Au début, il y a souvent la résistance. Le regard cherche un sens, une logique, une continuité. Le corps s’arrête, hésite, veut retourner au connu. Mais le vrai apprentissage commence quand la résistance se relâche. L’inattendu devient alors un enseignant. Il oblige à suspendre les certitudes. Il demande à réévaluer la direction, de considérer ce que l’on n’avait pas anticipé.
Marcher ainsi, c’est accepter la surprise. C’est comprendre que le chemin ne se réduit pas à ce que l’on croit connaître. C’est accueillir l’imprévu comme partie intégrante du sens.Dans cette ouverture, le regard se transforme. Chaque détail inattendu devient signifiant, non par sa fonction pratique, mais par sa capacité à ouvrir l’esprit. L’inattendu nous rappelle que le chemin n’est pas une succession d’étapes prédéterminées, mais une interaction vivante entre le marcheur et le monde. Ainsi le marcheur apprend une autre leçon : Ce qui nous surprend révèle autant de nous-mêmes que du monde.

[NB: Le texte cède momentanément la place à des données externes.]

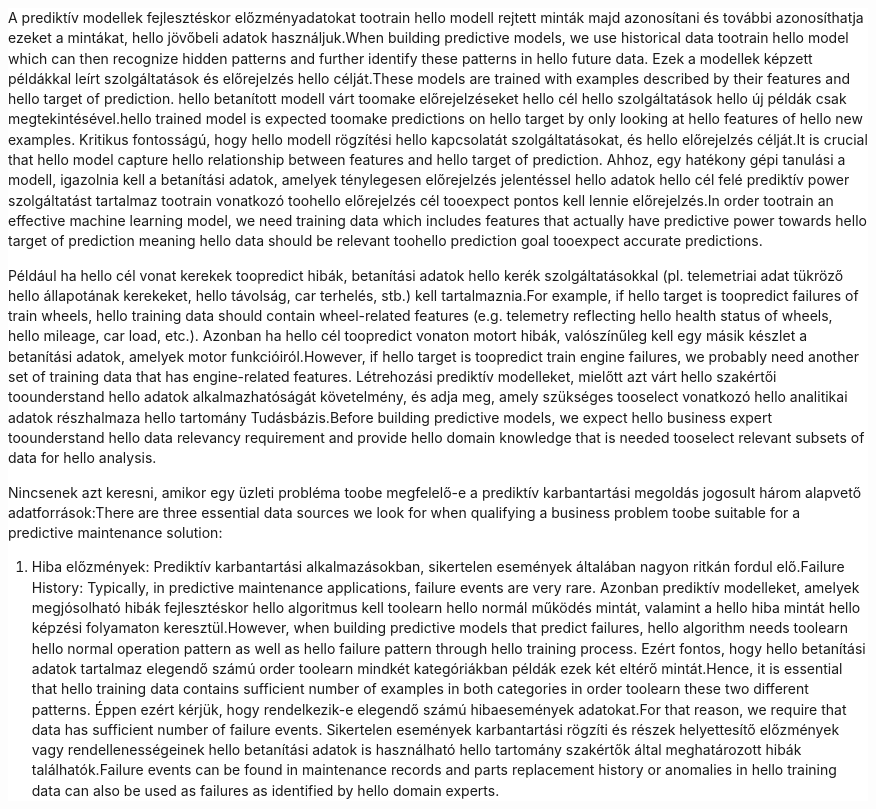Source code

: <span data-ttu-id="0ad4f-153">A prediktív modellek fejlesztéskor előzményadatokat tootrain hello modell rejtett minták majd azonosítani és további azonosíthatja ezeket a mintákat, hello jövőbeli adatok használjuk.</span><span class="sxs-lookup"><span data-stu-id="0ad4f-153">When building predictive models, we use historical data tootrain hello model which can then recognize hidden patterns and further identify these patterns in hello future data.</span></span> <span data-ttu-id="0ad4f-154">Ezek a modellek képzett példákkal leírt szolgáltatások és előrejelzés hello célját.</span><span class="sxs-lookup"><span data-stu-id="0ad4f-154">These models are trained with examples described by their features and hello target of prediction.</span></span> <span data-ttu-id="0ad4f-155">hello betanított modell várt toomake előrejelzéseket hello cél hello szolgáltatások hello új példák csak megtekintésével.</span><span class="sxs-lookup"><span data-stu-id="0ad4f-155">hello trained model is expected toomake predictions on hello target by only looking at hello features of hello new examples.</span></span> <span data-ttu-id="0ad4f-156">Kritikus fontosságú, hogy hello modell rögzítési hello kapcsolatát szolgáltatásokat, és hello előrejelzés célját.</span><span class="sxs-lookup"><span data-stu-id="0ad4f-156">It is crucial that hello model capture hello relationship between features and hello target of prediction.</span></span> <span data-ttu-id="0ad4f-157">Ahhoz, egy hatékony gépi tanulási a modell, igazolnia kell a betanítási adatok, amelyek ténylegesen előrejelzés jelentéssel hello adatok hello cél felé prediktív power szolgáltatást tartalmaz tootrain vonatkozó toohello előrejelzés cél tooexpect pontos kell lennie előrejelzés.</span><span class="sxs-lookup"><span data-stu-id="0ad4f-157">In order tootrain an effective machine learning model, we need training data which includes features that actually have predictive power towards hello target of prediction meaning hello data should be relevant toohello prediction goal tooexpect accurate predictions.</span></span>

<span data-ttu-id="0ad4f-158">Például ha hello cél vonat kerekek toopredict hibák, betanítási adatok hello kerék szolgáltatásokkal (pl. telemetriai adat tükröző hello állapotának kerekeket, hello távolság, car terhelés, stb.) kell tartalmaznia.</span><span class="sxs-lookup"><span data-stu-id="0ad4f-158">For example, if hello target is toopredict failures of train wheels, hello training data should contain wheel-related features (e.g. telemetry reflecting hello health status of wheels, hello mileage, car load, etc.).</span></span> <span data-ttu-id="0ad4f-159">Azonban ha hello cél toopredict vonaton motort hibák, valószínűleg kell egy másik készlet a betanítási adatok, amelyek motor funkcióiról.</span><span class="sxs-lookup"><span data-stu-id="0ad4f-159">However, if hello target is toopredict train engine failures, we probably need another set of training data that has engine-related features.</span></span> <span data-ttu-id="0ad4f-160">Létrehozási prediktív modelleket, mielőtt azt várt hello szakértői toounderstand hello adatok alkalmazhatóságát követelmény, és adja meg, amely szükséges tooselect vonatkozó hello analitikai adatok részhalmaza hello tartomány Tudásbázis.</span><span class="sxs-lookup"><span data-stu-id="0ad4f-160">Before building predictive models, we expect hello business expert toounderstand hello data relevancy requirement and provide hello domain knowledge that is needed tooselect relevant subsets of data for hello analysis.</span></span>

<span data-ttu-id="0ad4f-161">Nincsenek azt keresni, amikor egy üzleti probléma toobe megfelelő-e a prediktív karbantartási megoldás jogosult három alapvető adatforrások:</span><span class="sxs-lookup"><span data-stu-id="0ad4f-161">There are three essential data sources we look for when qualifying a business problem toobe suitable for a predictive maintenance solution:</span></span>

1. <span data-ttu-id="0ad4f-162">Hiba előzmények: Prediktív karbantartási alkalmazásokban, sikertelen események általában nagyon ritkán fordul elő.</span><span class="sxs-lookup"><span data-stu-id="0ad4f-162">Failure History: Typically, in predictive maintenance applications, failure events are very rare.</span></span> <span data-ttu-id="0ad4f-163">Azonban prediktív modelleket, amelyek megjósolható hibák fejlesztéskor hello algoritmus kell toolearn hello normál működés mintát, valamint a hello hiba mintát hello képzési folyamaton keresztül.</span><span class="sxs-lookup"><span data-stu-id="0ad4f-163">However, when building predictive models that predict failures, hello algorithm needs toolearn hello normal operation pattern as well as hello failure pattern through hello training process.</span></span> <span data-ttu-id="0ad4f-164">Ezért fontos, hogy hello betanítási adatok tartalmaz elegendő számú order toolearn mindkét kategóriákban példák ezek két eltérő mintát.</span><span class="sxs-lookup"><span data-stu-id="0ad4f-164">Hence, it is essential that hello training data contains sufficient number of examples in both categories in order toolearn these two different patterns.</span></span> <span data-ttu-id="0ad4f-165">Éppen ezért kérjük, hogy rendelkezik-e elegendő számú hibaesemények adatokat.</span><span class="sxs-lookup"><span data-stu-id="0ad4f-165">For that reason, we require that data has sufficient number of failure events.</span></span> <span data-ttu-id="0ad4f-166">Sikertelen események karbantartási rögzíti és részek helyettesítő előzmények vagy rendellenességeinek hello betanítási adatok is használható hello tartomány szakértők által meghatározott hibák találhatók.</span><span class="sxs-lookup"><span data-stu-id="0ad4f-166">Failure events can be found in maintenance records and parts replacement history or anomalies in hello training data can also be used as failures as identified by hello domain experts.</span></span>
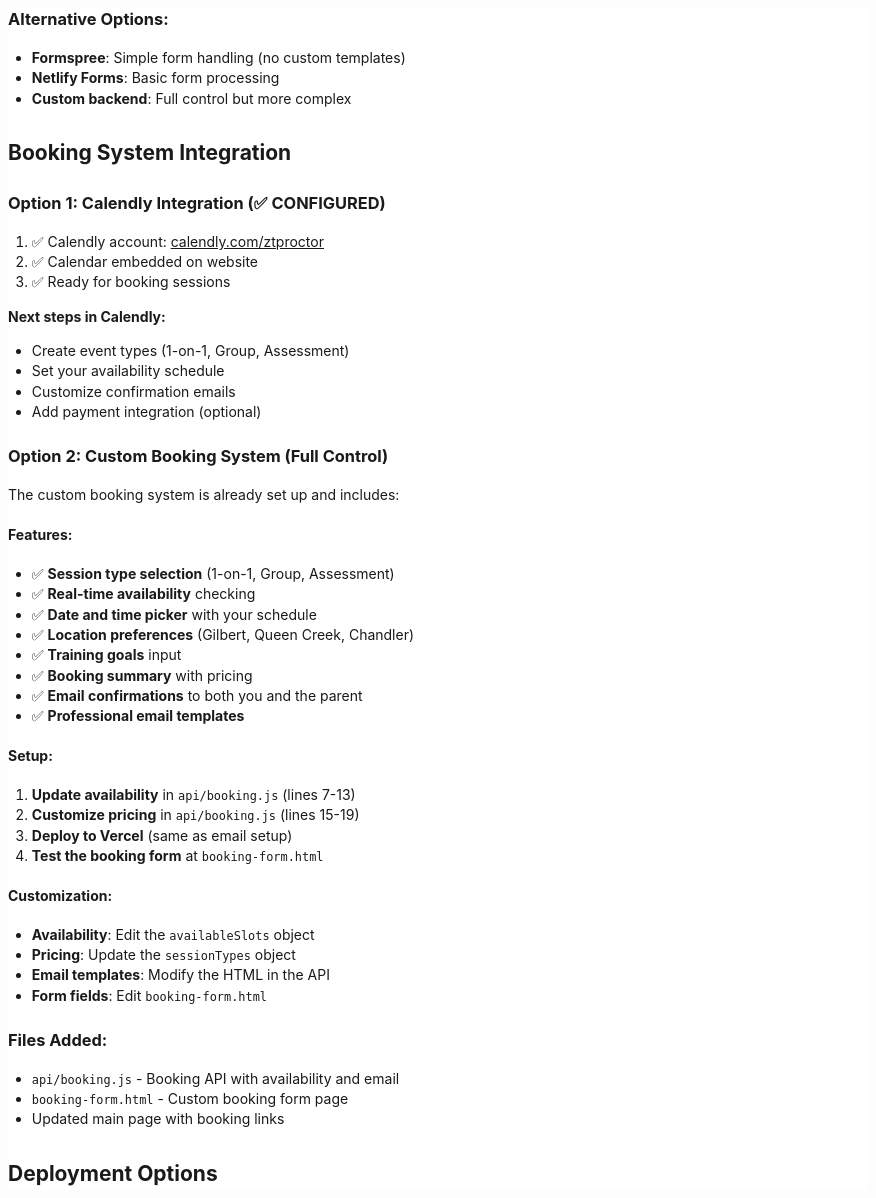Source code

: ### Alternative Options:
- **Formspree**: Simple form handling (no custom templates)
- **Netlify Forms**: Basic form processing
- **Custom backend**: Full control but more complex

## Booking System Integration

### Option 1: Calendly Integration (✅ CONFIGURED)
1. ✅ Calendly account: [calendly.com/ztproctor](https://calendly.com/ztproctor)
2. ✅ Calendar embedded on website
3. ✅ Ready for booking sessions

**Next steps in Calendly:**
- Create event types (1-on-1, Group, Assessment)
- Set your availability schedule
- Customize confirmation emails
- Add payment integration (optional)

### Option 2: Custom Booking System (Full Control)
The custom booking system is already set up and includes:

#### Features:
- ✅ **Session type selection** (1-on-1, Group, Assessment)
- ✅ **Real-time availability** checking
- ✅ **Date and time picker** with your schedule
- ✅ **Location preferences** (Gilbert, Queen Creek, Chandler)
- ✅ **Training goals** input
- ✅ **Booking summary** with pricing
- ✅ **Email confirmations** to both you and the parent
- ✅ **Professional email templates**

#### Setup:
1. **Update availability** in `api/booking.js` (lines 7-13)
2. **Customize pricing** in `api/booking.js` (lines 15-19)
3. **Deploy to Vercel** (same as email setup)
4. **Test the booking form** at `booking-form.html`

#### Customization:
- **Availability**: Edit the `availableSlots` object
- **Pricing**: Update the `sessionTypes` object
- **Email templates**: Modify the HTML in the API
- **Form fields**: Edit `booking-form.html`

### Files Added:
- `api/booking.js` - Booking API with availability and email
- `booking-form.html` - Custom booking form page
- Updated main page with booking links

## Deployment Options
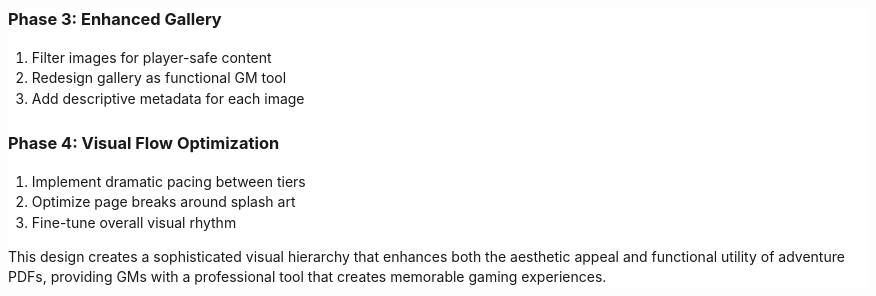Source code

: ### Phase 3: Enhanced Gallery
1. Filter images for player-safe content
2. Redesign gallery as functional GM tool
3. Add descriptive metadata for each image

### Phase 4: Visual Flow Optimization
1. Implement dramatic pacing between tiers
2. Optimize page breaks around splash art
3. Fine-tune overall visual rhythm

This design creates a sophisticated visual hierarchy that enhances both the aesthetic appeal and functional utility of adventure PDFs, providing GMs with a professional tool that creates memorable gaming experiences.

Et c’est là que la marche herméneutique prend sa dimension essentielle : elle n’est pas seulement un déplacement dans l’espace, mais une expérience de présence qui fait dialoguer le corps, l’esprit et le réel.
Chaque rencontre fortuite devient un miroir : elle renvoie nos habitudes, nos attentes, nos automatismes. Elle nous oblige à réinterpréter le chemin et nous-mêmes.La marche continue, mais elle n’est plus la même. Le marcheur avance avec une attention nouvelle, prêt à accueillir ce qui, encore, ne peut être prévu.